━━━━━ INFORMATION GIVEN ━━━━━

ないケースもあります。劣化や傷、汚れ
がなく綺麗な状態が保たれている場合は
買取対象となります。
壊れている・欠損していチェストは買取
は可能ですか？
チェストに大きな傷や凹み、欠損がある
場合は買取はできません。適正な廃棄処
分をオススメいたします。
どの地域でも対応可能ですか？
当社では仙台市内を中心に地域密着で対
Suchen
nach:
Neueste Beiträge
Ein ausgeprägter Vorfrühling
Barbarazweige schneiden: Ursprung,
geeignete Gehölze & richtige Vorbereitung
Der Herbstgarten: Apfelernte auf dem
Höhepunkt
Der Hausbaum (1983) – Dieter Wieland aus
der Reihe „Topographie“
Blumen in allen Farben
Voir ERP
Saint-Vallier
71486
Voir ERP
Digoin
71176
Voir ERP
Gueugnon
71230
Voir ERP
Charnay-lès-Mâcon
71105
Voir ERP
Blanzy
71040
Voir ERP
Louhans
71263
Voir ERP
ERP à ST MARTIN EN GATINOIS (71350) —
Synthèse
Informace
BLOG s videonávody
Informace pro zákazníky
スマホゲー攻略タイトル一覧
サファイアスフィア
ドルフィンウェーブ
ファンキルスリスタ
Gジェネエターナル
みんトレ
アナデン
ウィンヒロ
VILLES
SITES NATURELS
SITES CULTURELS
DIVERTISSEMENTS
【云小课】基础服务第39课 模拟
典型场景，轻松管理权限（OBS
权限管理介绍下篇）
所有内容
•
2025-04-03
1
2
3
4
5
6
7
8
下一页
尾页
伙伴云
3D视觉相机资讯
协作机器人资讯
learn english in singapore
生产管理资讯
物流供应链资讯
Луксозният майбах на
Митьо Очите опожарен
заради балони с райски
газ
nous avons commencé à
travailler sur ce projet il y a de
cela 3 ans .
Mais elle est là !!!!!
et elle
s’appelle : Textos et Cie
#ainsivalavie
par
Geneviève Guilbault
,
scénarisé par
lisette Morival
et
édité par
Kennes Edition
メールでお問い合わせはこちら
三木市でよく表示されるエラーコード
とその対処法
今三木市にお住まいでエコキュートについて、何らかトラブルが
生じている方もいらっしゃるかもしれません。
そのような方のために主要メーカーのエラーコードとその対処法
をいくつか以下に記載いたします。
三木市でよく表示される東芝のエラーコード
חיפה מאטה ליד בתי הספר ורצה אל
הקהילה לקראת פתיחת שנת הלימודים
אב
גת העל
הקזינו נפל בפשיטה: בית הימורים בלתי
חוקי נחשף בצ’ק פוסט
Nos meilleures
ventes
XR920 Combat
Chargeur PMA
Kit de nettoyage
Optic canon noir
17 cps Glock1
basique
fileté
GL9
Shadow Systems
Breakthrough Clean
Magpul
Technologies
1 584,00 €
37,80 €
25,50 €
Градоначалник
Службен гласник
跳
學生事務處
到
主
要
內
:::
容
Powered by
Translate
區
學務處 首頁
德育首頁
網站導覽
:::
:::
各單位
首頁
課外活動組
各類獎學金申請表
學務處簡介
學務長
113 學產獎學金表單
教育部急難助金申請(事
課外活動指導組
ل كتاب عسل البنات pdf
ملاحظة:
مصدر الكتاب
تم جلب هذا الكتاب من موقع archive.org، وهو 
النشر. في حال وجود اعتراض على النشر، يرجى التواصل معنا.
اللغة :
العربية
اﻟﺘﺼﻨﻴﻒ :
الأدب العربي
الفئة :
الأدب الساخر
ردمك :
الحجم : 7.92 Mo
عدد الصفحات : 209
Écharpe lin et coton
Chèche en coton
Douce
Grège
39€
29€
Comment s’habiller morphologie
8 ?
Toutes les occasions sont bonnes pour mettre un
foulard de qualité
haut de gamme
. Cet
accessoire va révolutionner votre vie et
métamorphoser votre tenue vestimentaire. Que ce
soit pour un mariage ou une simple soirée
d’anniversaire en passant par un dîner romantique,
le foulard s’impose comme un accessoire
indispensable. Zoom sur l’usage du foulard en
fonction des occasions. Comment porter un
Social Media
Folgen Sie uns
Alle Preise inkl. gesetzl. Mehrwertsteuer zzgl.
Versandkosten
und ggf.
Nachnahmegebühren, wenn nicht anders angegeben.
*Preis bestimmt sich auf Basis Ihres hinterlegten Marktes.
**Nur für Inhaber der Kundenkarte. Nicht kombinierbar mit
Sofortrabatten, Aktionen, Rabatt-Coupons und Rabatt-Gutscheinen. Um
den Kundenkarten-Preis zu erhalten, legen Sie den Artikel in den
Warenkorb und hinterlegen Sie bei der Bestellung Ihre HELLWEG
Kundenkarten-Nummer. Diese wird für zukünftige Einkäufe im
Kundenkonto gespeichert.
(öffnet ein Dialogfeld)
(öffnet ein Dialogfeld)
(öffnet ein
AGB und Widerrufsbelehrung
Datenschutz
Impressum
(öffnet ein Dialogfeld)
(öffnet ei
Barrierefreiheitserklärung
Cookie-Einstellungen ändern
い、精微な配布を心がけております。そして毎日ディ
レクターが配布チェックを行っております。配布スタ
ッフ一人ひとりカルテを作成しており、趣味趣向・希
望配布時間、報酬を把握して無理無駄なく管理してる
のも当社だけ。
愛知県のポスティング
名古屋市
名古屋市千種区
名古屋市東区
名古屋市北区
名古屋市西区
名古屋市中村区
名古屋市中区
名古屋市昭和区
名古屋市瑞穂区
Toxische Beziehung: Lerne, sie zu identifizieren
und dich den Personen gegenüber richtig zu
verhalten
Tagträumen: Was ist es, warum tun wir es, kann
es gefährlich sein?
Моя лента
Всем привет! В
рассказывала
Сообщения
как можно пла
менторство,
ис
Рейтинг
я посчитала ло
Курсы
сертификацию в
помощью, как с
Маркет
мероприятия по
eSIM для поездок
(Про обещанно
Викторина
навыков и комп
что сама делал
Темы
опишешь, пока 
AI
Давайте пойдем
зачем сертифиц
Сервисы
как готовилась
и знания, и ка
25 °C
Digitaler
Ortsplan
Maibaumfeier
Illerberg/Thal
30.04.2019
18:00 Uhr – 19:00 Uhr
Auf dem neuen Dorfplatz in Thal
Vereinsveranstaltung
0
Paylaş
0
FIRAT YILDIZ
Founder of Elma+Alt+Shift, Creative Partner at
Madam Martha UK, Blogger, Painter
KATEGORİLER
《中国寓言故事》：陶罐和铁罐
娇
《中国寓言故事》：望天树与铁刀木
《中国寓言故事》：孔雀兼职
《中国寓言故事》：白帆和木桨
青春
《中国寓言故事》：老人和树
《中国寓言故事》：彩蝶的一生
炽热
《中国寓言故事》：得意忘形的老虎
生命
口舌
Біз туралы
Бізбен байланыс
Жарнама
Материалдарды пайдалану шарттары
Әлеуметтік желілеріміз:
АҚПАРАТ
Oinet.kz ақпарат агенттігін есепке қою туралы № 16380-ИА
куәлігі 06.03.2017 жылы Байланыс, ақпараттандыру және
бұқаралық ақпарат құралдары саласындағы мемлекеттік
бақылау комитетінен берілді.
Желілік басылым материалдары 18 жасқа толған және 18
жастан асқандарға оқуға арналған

━━━━━

Write out the lines of the items without any change, beginning with the very first line and continuing through the line that contains "Митьо Очите опожарен". Include both of those lines.

• **RESPONSE AREA**
ないケースもあります。劣化や傷、汚れ
がなく綺麗な状態が保たれている場合は
買取対象となります。
壊れている・欠損していチェストは買取
は可能ですか？
チェストに大きな傷や凹み、欠損がある
場合は買取はできません。適正な廃棄処
分をオススメいたします。
どの地域でも対応可能ですか？
当社では仙台市内を中心に地域密着で対
Suchen
nach:
Neueste Beiträge
Ein ausgeprägter Vorfrühling
Barbarazweige schneiden: Ursprung,
geeignete Gehölze & richtige Vorbereitung
Der Herbstgarten: Apfelernte auf dem
Höhepunkt
Der Hausbaum (1983) – Dieter Wieland aus
der Reihe „Topographie“
Blumen in allen Farben
Voir ERP
Saint-Vallier
71486
Voir ERP
Digoin
71176
Voir ERP
Gueugnon
71230
Voir ERP
Charnay-lès-Mâcon
71105
Voir ERP
Blanzy
71040
Voir ERP
Louhans
71263
Voir ERP
ERP à ST MARTIN EN GATINOIS (71350) —
Synthèse
Informace
BLOG s videonávody
Informace pro zákazníky
スマホゲー攻略タイトル一覧
サファイアスフィア
ドルフィンウェーブ
ファンキルスリスタ
Gジェネエターナル
みんトレ
アナデン
ウィンヒロ
VILLES
SITES NATURELS
SITES CULTURELS
DIVERTISSEMENTS
【云小课】基础服务第39课 模拟
典型场景，轻松管理权限（OBS
权限管理介绍下篇）
所有内容
•
2025-04-03
1
2
3
4
5
6
7
8
下一页
尾页
伙伴云
3D视觉相机资讯
协作机器人资讯
learn english in singapore
生产管理资讯
物流供应链资讯
Луксозният майбах на
Митьо Очите опожарен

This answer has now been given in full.